The court explained that it had the expertise to interfere in these cases. The economic packages and relief to be provided are within the scope of the RBI and the government.
âThe court will not go into an inquiry into whether public policy is wise or whether better policy can be crafted. Economic and fiscal policies cannot be subject to judicial review and the mere fact that a sector is not happy with a decision interferes unless there are malafides and l ‘arbitrary in said political decision,’ said the Supreme Court order.
The story so far
In March of last year, the RBI announced that borrowers affected by the COVID-19 pandemic could defer interest payments on their loans until May 31, 2020.
The move was intended to provide relief to individuals and businesses that have been affected by the COVID-19 pandemic without turning into a bad loan or non-performing asset (NPA).

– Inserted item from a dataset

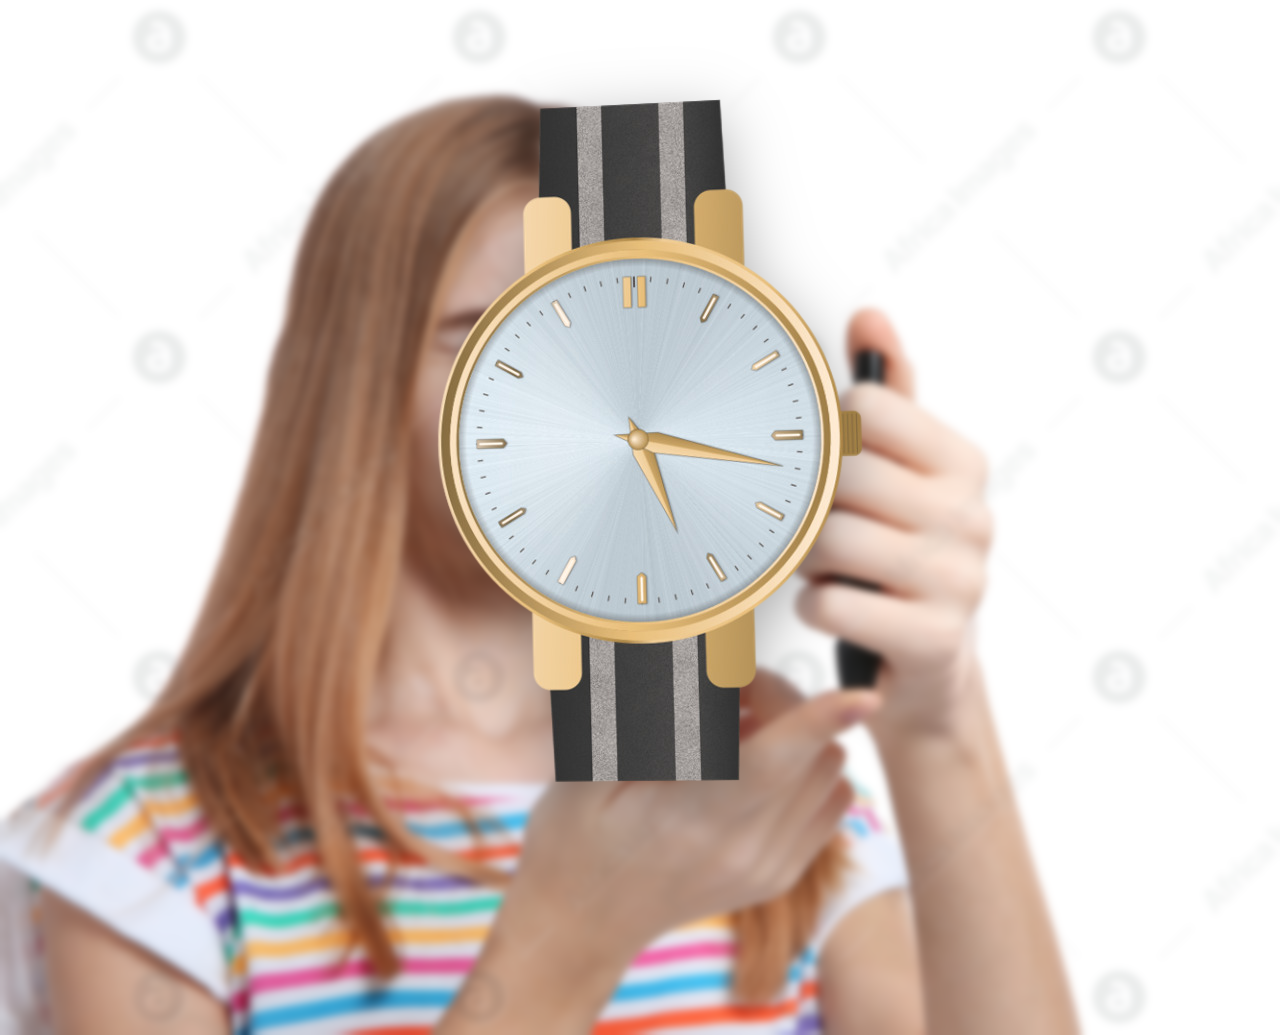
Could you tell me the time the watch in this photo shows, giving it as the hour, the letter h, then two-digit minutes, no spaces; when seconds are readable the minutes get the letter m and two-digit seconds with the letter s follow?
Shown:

As the pandemic continued and economic growth contracted further, the RBI extended the moratorium period until August 31, 2020.
However, as they say, there is no free lunch. Banks were willing to defer interest payments, but charged compound interest on the delay, adding to the burden on long-term borrowers.
After public outcry, the Indian government then issued a notice waiving interest on loans up to 2 crore yen for eight categories of borrowers. But, that didn’t hit the high mark with borrowers who weren’t covered by this network, leading petitioners to please file with the Supreme Court for further relief.